Riverside dispensary operates even without permission

By ALICIA ROBINSON
The Press-Enterprise

Three weeks after opening, the sole medical marijuana source in the city
of Riverside has no shortage of customers.

The Inland Empire Health and Wellness Center Medical Marijuana
Collective, which opened Dec. 5 on North Main Street, requires a
doctor's recommendation for marijuana and is open only to members.

After starting with about 150 members, collective general manager
William Sump said Friday, "We'll probably hit 500 today."

Organizers describe the collective as a farmer's market in which vendors
who grow the drug can sell it to other patients. The collective takes a
small cut of the money to cover expenses.

Riverside officials have maintained that city zoning forbids medical
marijuana facilities of any kind, but Sump said city officials and law
enforcement have not contacted him since the facility opened.

Within 10 minutes of the collective's 11 a.m. opening time Friday,
nearly a dozen people crowded the lobby area, filling out paperwork to
become members or having their IDs checked if they were returning
patients.
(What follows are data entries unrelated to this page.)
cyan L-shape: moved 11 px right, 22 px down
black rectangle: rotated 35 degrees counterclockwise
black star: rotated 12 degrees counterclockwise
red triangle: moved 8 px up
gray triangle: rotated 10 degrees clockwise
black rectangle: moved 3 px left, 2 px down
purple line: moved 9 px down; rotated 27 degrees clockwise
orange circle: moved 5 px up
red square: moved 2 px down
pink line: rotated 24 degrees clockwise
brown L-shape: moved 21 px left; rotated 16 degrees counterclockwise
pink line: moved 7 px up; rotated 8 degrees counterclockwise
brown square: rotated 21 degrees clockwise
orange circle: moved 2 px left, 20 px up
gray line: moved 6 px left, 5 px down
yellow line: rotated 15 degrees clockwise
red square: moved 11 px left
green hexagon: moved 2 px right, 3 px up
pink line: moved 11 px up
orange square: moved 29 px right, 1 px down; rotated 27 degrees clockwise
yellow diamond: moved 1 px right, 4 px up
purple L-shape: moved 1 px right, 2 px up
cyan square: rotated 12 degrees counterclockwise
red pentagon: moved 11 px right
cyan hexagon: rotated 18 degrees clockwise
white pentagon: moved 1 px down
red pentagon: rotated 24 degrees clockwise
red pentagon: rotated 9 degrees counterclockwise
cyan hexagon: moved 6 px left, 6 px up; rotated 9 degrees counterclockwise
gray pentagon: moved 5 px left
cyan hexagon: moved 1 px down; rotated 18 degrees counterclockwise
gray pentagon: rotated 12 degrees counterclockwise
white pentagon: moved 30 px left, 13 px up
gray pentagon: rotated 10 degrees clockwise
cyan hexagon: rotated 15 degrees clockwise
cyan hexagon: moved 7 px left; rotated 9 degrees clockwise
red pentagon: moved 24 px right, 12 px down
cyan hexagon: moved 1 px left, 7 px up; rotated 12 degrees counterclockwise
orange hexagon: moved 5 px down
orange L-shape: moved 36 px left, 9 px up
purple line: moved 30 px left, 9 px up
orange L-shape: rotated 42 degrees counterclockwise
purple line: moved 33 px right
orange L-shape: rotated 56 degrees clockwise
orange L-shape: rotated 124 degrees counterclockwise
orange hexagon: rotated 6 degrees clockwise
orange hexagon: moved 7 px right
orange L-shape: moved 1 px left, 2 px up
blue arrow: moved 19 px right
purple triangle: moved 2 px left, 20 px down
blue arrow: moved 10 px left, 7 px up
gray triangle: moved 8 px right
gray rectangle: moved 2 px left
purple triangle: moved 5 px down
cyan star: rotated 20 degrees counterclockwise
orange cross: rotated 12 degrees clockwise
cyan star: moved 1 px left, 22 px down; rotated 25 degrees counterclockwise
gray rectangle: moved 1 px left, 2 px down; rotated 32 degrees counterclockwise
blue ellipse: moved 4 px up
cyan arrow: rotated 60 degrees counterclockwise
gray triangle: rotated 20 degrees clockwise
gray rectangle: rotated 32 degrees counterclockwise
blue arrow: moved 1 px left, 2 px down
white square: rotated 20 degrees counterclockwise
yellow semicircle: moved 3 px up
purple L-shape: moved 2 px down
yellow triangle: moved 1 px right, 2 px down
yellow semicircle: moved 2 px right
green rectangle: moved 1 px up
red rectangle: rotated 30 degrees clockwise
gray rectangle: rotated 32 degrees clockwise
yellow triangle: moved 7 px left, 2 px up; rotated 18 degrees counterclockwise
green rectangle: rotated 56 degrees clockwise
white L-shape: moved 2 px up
A security guard waved a metal detecting wand over members
before letting them past the front counter.

Among those waiting was David Stone, a 47-year-old Riverside resident
who arrived in a wheelchair and wearing a Santa hat.

He said he has used medical marijuana for two years to alleviate
prostate problems, lymphoma, lower back pain and other medical issues.
Of all the dispensaries he's used, "I like this facility better than all
of them."

The prices are better and the location is closer to home, he said.

"They helped me out last time I came in. I told them I'm hurting and I
didn't have a lot of money," and the vendor gave him a deal, Stone said.

For the first hour, Sump bustled around answering questions, taking
calls on his cell phone and looking for extra tables to accommodate more
vendors.

Since the first weekend -- the collective is open Friday through Sunday
-- the number of vendors has risen along with the number of patients.
Craig Crawley, 51, of Temecula said he's been selling at the collective
all three weeks and saw vendors increase from about five the first day
to 15 last Friday.

Crawley has been cultivating marijuana for 36 years. He also works with
dispensaries where he drops off his product and someone sells it for
him, he said, so he's excited about being able to interact directly with
patients at the collective.

"The goal here is to get affordable medicine to patients," he said.

The city has said the collective isn't allowed and the Riverside County
district attorney's position is that such facilities generally are
illegal, but whether enforcement is planned is unknown.

"If there's going to be a city action, it would be on the legal front
through the police department," City Councilman Mike Gardner said. "I
don't know whether there is a plan to do that or not."

District attorney's spokesman John Hall on Friday would not confirm or
deny any investigation into the Riverside facility.